Your answer should be the exact lines of the data below from the one containing "Back to Press Releases" through the one containing "infrastructures, having a"; please include nothing else.

══════

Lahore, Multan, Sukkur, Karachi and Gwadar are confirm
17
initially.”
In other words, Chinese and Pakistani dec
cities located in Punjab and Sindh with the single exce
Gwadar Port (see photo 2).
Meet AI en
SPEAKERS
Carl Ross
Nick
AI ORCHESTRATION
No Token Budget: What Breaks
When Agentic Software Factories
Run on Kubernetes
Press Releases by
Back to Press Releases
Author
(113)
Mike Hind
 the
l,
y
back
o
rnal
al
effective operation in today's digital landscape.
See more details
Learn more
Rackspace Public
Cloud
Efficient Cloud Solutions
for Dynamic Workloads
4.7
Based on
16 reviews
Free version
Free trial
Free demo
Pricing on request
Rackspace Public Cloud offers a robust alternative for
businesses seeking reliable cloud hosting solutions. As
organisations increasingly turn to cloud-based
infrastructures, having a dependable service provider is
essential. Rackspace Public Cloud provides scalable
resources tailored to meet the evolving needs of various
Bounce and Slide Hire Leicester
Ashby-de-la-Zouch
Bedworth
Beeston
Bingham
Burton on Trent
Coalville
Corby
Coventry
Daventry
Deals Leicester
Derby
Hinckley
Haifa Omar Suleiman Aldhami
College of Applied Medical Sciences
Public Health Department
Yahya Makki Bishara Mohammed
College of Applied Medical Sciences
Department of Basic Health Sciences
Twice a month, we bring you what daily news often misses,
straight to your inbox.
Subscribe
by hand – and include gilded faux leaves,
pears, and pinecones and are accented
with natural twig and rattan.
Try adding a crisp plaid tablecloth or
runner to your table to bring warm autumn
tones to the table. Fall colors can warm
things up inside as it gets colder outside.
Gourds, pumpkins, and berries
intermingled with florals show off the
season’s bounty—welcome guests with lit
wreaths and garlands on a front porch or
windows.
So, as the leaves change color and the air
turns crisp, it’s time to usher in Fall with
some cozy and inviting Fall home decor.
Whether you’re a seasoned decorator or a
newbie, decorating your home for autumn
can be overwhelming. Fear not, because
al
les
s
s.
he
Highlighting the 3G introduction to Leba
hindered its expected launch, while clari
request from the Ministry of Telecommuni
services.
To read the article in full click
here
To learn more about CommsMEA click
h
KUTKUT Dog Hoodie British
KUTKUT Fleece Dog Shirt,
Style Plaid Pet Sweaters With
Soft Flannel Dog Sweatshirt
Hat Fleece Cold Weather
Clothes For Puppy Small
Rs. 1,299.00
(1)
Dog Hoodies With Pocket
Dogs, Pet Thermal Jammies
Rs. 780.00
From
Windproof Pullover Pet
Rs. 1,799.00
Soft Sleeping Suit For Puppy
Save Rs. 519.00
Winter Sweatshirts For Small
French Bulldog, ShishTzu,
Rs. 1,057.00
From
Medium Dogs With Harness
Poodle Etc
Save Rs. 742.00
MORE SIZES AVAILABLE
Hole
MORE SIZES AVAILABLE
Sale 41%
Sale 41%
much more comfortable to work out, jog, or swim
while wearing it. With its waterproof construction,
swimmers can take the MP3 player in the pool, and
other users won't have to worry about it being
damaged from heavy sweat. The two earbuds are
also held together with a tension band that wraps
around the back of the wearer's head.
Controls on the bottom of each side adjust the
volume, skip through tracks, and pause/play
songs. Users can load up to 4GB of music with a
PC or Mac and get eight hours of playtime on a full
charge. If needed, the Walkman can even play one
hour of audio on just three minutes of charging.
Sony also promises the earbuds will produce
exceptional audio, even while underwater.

══════

▶ _Result for this task_
Back to Press Releases
Author
(113)
Mike Hind
 the
l,
y
back
o
rnal
al
effective operation in today's digital landscape.
See more details
Learn more
Rackspace Public
Cloud
Efficient Cloud Solutions
for Dynamic Workloads
4.7
Based on
16 reviews
Free version
Free trial
Free demo
Pricing on request
Rackspace Public Cloud offers a robust alternative for
businesses seeking reliable cloud hosting solutions. As
organisations increasingly turn to cloud-based
infrastructures, having a dependable service provider is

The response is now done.